The absence of any interrogation of what taking away meal allowances in a middle of an academic year means was astounding. Even more shocking was declaring that universities that are failing to provide even the most basic requirements for a 21st century higher education should find money to turn campuses into army barracks.
In order to pass as a statement that had been accorded even minimum thought by Cabinet, critical information needed to be given by the Minister some of which is:
1) How many students are on bursaries and will therefore be affected by the withdrawal of meal allowances at such short notice?
2) What are government immediate plans for students who cannot afford to pay for their own meals some already in their last year of study?
3) Why did government not set up the loan scheme and then withdraw bursaries/meal allowances?
4) Has a cost analysis of the security changes that government demands universities implement before they can reopen been done? If so what is the envisaged cost?
5) Where will the money for those changes come from?
6) If money to turn campuses into army barracks is available, is this how it can best be used?
7) What plans does government have for the allocation to student meal allowances in the 2015 national budget? To what will it be redirected?
8) How long is government prepared to keep the two universities closed if they cannot implement the security measures?
9) How will government prevent students from doing what we all know students do when they are treated this way?

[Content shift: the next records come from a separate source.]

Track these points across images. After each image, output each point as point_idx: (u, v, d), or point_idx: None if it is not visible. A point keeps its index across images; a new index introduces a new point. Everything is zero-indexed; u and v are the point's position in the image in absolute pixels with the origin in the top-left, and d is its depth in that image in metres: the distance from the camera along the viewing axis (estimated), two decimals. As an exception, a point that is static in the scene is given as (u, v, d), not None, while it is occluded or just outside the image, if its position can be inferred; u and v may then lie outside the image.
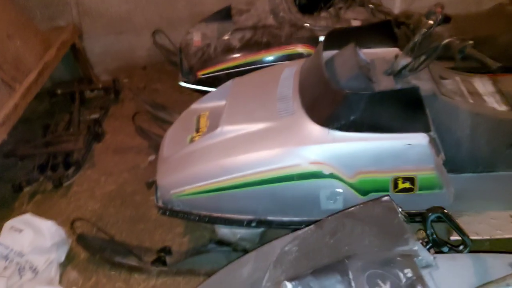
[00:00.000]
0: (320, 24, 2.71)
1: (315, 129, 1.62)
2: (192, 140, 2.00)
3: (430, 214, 1.07)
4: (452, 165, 1.64)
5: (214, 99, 2.26)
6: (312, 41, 2.66)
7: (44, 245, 1.96)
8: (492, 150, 1.67)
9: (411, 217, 1.57)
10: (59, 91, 3.39)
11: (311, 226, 1.09)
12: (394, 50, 2.03)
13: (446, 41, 1.58)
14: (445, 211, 1.12)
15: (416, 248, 0.89)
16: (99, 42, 3.95)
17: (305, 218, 1.67)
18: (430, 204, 1.61)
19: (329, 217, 1.10)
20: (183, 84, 2.85)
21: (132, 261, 2.02)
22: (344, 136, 1.58)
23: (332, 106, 1.59)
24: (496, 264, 0.89)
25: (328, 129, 1.59)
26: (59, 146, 2.82)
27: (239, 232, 1.79)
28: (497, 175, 1.71)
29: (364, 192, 1.61)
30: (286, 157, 1.63)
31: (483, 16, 2.89)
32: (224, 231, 1.81)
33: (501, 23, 2.73)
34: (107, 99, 3.53)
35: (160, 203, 1.84)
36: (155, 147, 2.82)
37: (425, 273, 0.84)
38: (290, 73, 2.04)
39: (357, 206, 1.10)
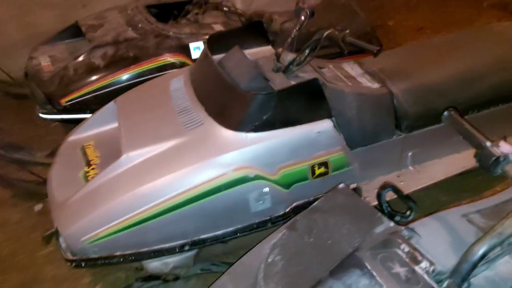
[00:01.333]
0: (185, 31, 2.67)
1: (231, 135, 1.60)
2: (86, 177, 1.77)
3: (383, 190, 1.17)
4: (347, 143, 1.82)
5: (94, 126, 2.05)
6: (181, 49, 2.61)
7: None
8: (375, 123, 1.91)
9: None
10: None
11: (284, 231, 1.08)
12: (268, 49, 2.15)
13: (327, 32, 1.74)
14: (394, 184, 1.24)
15: (391, 224, 0.97)
16: None
17: (238, 226, 1.65)
18: (343, 182, 1.77)
19: (297, 217, 1.10)
20: (44, 116, 2.49)
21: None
22: (260, 136, 1.60)
23: (244, 110, 1.59)
24: (454, 218, 1.03)
25: (244, 132, 1.59)
26: None
27: (172, 261, 1.66)
28: (380, 144, 1.96)
29: (287, 186, 1.67)
30: (209, 169, 1.57)
31: (317, 8, 3.27)
32: (154, 265, 1.66)
33: (334, 13, 3.12)
34: None
35: (69, 256, 1.58)
36: (26, 195, 2.42)
37: (413, 243, 0.92)
38: (178, 84, 1.97)
39: (319, 200, 1.14)
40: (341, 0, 3.21)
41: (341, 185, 1.16)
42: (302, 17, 1.86)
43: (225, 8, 2.99)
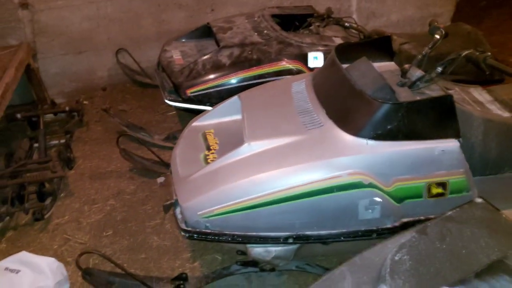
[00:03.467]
0: (306, 41, 2.78)
1: (351, 140, 1.63)
2: (206, 159, 1.91)
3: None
4: (469, 168, 1.73)
5: (216, 116, 2.20)
6: (300, 57, 2.72)
7: (47, 285, 1.72)
8: (500, 153, 1.80)
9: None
10: (19, 116, 3.06)
11: (413, 234, 1.08)
12: (391, 64, 2.15)
13: (466, 52, 1.70)
14: None
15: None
16: (56, 62, 3.68)
17: (343, 230, 1.66)
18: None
19: (429, 223, 1.09)
20: (170, 102, 2.73)
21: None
22: (381, 145, 1.61)
23: (369, 117, 1.61)
24: None
25: (366, 139, 1.61)
26: (32, 175, 2.52)
27: (274, 250, 1.72)
28: (503, 176, 1.84)
29: (399, 200, 1.64)
30: (325, 169, 1.61)
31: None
32: (257, 251, 1.73)
33: (458, 40, 3.01)
34: (71, 122, 3.25)
35: (184, 226, 1.71)
36: (142, 170, 2.67)
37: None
38: (300, 87, 2.05)
39: (453, 211, 1.12)
40: (467, 29, 3.10)
41: (479, 199, 1.13)
42: (437, 36, 1.85)
43: (346, 24, 3.05)
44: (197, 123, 2.21)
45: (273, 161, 1.68)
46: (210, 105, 2.66)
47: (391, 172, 1.61)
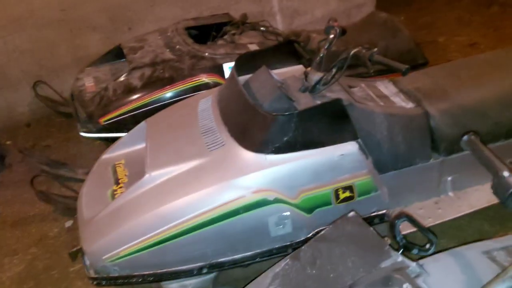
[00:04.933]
0: (220, 52, 2.71)
1: (251, 157, 1.57)
2: (113, 195, 1.81)
3: (397, 220, 1.08)
4: (376, 167, 1.72)
5: (126, 145, 2.10)
6: (215, 69, 2.64)
7: None
8: (408, 145, 1.80)
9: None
10: None
11: (287, 260, 1.02)
12: (299, 68, 2.11)
13: (354, 51, 1.67)
14: (409, 214, 1.14)
15: (400, 259, 0.89)
16: (-32, 104, 3.45)
17: (257, 251, 1.60)
18: (370, 208, 1.68)
19: (303, 247, 1.04)
20: (84, 134, 2.60)
21: None
22: (280, 158, 1.56)
23: (264, 131, 1.56)
24: (473, 255, 0.92)
25: (264, 154, 1.56)
26: None
27: (190, 283, 1.63)
28: (414, 168, 1.83)
29: (309, 210, 1.60)
30: (228, 191, 1.55)
31: (359, 25, 3.19)
32: (173, 287, 1.64)
33: (376, 30, 3.03)
34: (-9, 167, 3.06)
35: (92, 273, 1.61)
36: (65, 211, 2.52)
37: (420, 282, 0.83)
38: (206, 105, 1.98)
39: (327, 228, 1.07)
40: (383, 17, 3.12)
41: (351, 213, 1.09)
42: (332, 35, 1.82)
43: (262, 28, 3.00)
44: (107, 155, 2.09)
45: (176, 190, 1.60)
46: (127, 132, 2.54)
47: (295, 183, 1.57)
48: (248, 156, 1.58)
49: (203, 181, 1.59)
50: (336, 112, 1.56)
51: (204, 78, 2.62)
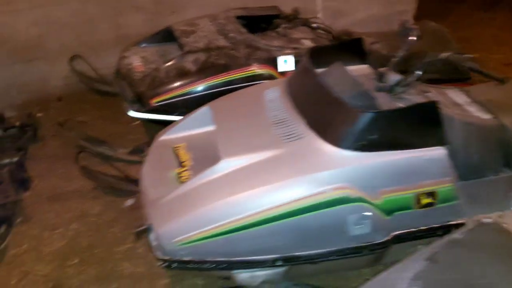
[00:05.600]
0: (274, 44, 2.67)
1: (335, 152, 1.54)
2: (180, 177, 1.76)
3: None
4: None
5: (186, 128, 2.05)
6: (269, 61, 2.60)
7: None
8: (482, 157, 1.77)
9: (433, 231, 1.58)
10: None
11: (423, 262, 0.98)
12: (364, 67, 2.08)
13: (445, 55, 1.64)
14: None
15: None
16: (3, 73, 3.37)
17: (333, 248, 1.57)
18: (449, 216, 1.65)
19: (435, 249, 1.01)
20: (132, 114, 2.54)
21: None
22: (366, 156, 1.52)
23: (351, 127, 1.52)
24: None
25: (349, 150, 1.52)
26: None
27: (262, 275, 1.59)
28: (485, 180, 1.80)
29: (388, 212, 1.57)
30: (308, 185, 1.51)
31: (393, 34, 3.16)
32: (244, 276, 1.60)
33: (425, 38, 3.00)
34: (24, 138, 2.98)
35: (160, 255, 1.56)
36: (107, 189, 2.46)
37: None
38: (273, 95, 1.94)
39: (459, 232, 1.04)
40: (434, 27, 3.10)
41: (488, 220, 1.06)
42: (414, 37, 1.79)
43: (314, 25, 2.96)
44: (165, 136, 2.05)
45: (252, 179, 1.56)
46: (176, 115, 2.49)
47: (378, 183, 1.54)
48: (332, 150, 1.55)
49: (281, 172, 1.55)
50: (430, 115, 1.53)
51: (258, 69, 2.57)
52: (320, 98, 1.69)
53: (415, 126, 1.53)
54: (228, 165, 1.60)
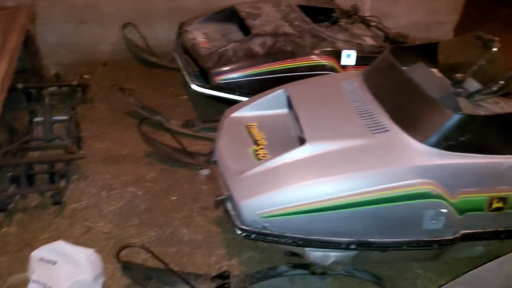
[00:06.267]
0: (339, 37, 2.72)
1: (421, 148, 1.61)
2: (256, 154, 1.83)
3: None
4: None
5: (257, 108, 2.11)
6: (333, 53, 2.67)
7: (85, 279, 1.59)
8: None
9: (497, 234, 1.66)
10: (19, 86, 2.79)
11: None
12: (436, 71, 2.14)
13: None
14: None
15: None
16: (55, 30, 3.41)
17: (405, 239, 1.64)
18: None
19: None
20: (195, 88, 2.60)
21: (185, 291, 1.75)
22: (452, 156, 1.59)
23: (441, 126, 1.59)
24: None
25: (437, 149, 1.59)
26: (49, 155, 2.33)
27: (334, 255, 1.67)
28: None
29: (461, 212, 1.64)
30: (393, 177, 1.58)
31: (458, 42, 3.21)
32: (316, 255, 1.67)
33: (474, 50, 3.06)
34: (76, 98, 3.03)
35: (240, 224, 1.63)
36: (162, 157, 2.52)
37: None
38: (352, 87, 2.00)
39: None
40: (484, 38, 3.15)
41: None
42: (495, 48, 1.86)
43: (372, 23, 3.02)
44: (236, 114, 2.10)
45: (339, 164, 1.63)
46: (238, 95, 2.56)
47: (458, 183, 1.61)
48: (418, 147, 1.62)
49: (368, 162, 1.62)
50: (519, 125, 1.60)
51: (322, 60, 2.64)
52: (408, 95, 1.75)
53: (504, 133, 1.61)
54: (314, 148, 1.67)
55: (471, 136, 1.58)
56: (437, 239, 1.65)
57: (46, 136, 2.56)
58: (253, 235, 1.62)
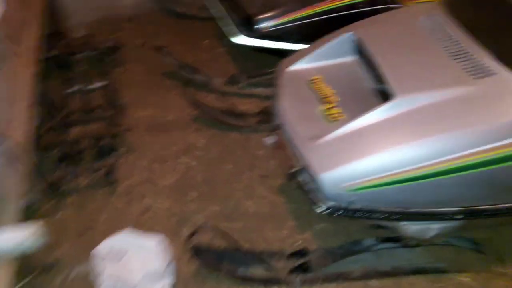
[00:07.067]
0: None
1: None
2: (329, 114, 1.56)
3: None
4: None
5: (319, 58, 1.82)
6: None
7: (157, 269, 1.44)
8: None
9: None
10: (50, 54, 2.56)
11: None
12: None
13: None
14: None
15: None
16: (74, -13, 3.10)
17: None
18: None
19: None
20: (241, 40, 2.29)
21: (261, 272, 1.59)
22: None
23: None
24: None
25: None
26: (97, 129, 2.16)
27: (437, 228, 1.45)
28: None
29: None
30: (509, 131, 1.30)
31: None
32: (415, 229, 1.46)
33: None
34: (108, 61, 2.78)
35: (323, 199, 1.41)
36: (209, 121, 2.29)
37: None
38: (435, 23, 1.66)
39: None
40: None
41: None
42: None
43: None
44: (295, 67, 1.82)
45: (439, 121, 1.35)
46: (291, 42, 2.24)
47: None
48: (538, 93, 1.31)
49: (474, 115, 1.34)
50: None
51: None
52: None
53: None
54: (405, 103, 1.39)
55: None
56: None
57: (85, 107, 2.37)
58: (339, 212, 1.40)
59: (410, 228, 1.45)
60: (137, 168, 2.11)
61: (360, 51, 1.72)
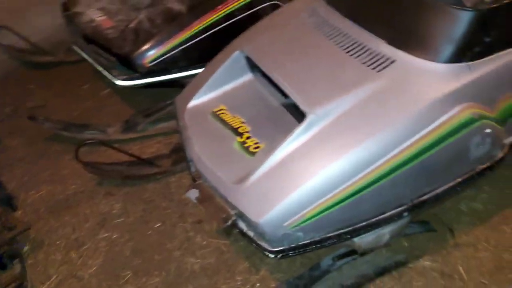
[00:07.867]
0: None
1: (447, 69, 1.28)
2: (246, 147, 1.42)
3: None
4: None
5: (216, 85, 1.66)
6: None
7: None
8: None
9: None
10: None
11: None
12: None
13: None
14: None
15: None
16: None
17: (458, 180, 1.37)
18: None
19: None
20: (123, 83, 2.05)
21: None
22: (483, 64, 1.29)
23: (460, 33, 1.26)
24: None
25: (465, 62, 1.27)
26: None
27: (388, 231, 1.38)
28: None
29: (502, 122, 1.39)
30: (426, 118, 1.26)
31: None
32: (369, 240, 1.37)
33: None
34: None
35: (271, 246, 1.28)
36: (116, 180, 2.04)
37: None
38: (318, 18, 1.58)
39: None
40: None
41: None
42: None
43: None
44: (194, 102, 1.65)
45: (360, 127, 1.27)
46: (178, 72, 2.05)
47: (497, 92, 1.35)
48: (440, 69, 1.29)
49: (392, 110, 1.28)
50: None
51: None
52: (405, 6, 1.36)
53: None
54: (320, 119, 1.28)
55: (497, 32, 1.26)
56: (488, 165, 1.39)
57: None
58: (291, 252, 1.28)
59: (364, 241, 1.37)
60: (51, 265, 1.79)
61: (253, 67, 1.59)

My reaction as a citizen to Minister Kaingu’s statement on the universities is the realization that we have a government that has so mismanaged public resources that it has no idea what to do to address the budget deficit. It is a government that is in resource panic mode and is therefore thumb sucking decisions to fill the huge holes that it has dug into the public fiscus. My considered view as a citizen who was totally floored by the off-the-cuff sounding statement made by the Minister of Education is that he must (be made to) go back to the drawing board to think through the proposals he made to the house. When he returns to Parliament, we can only hope that he makes a statement that shows respect for the citizens of this country. Meanwhile the citizens of this country need to refuse to accept the governance nonsense we saw in Parliament on Wednesday.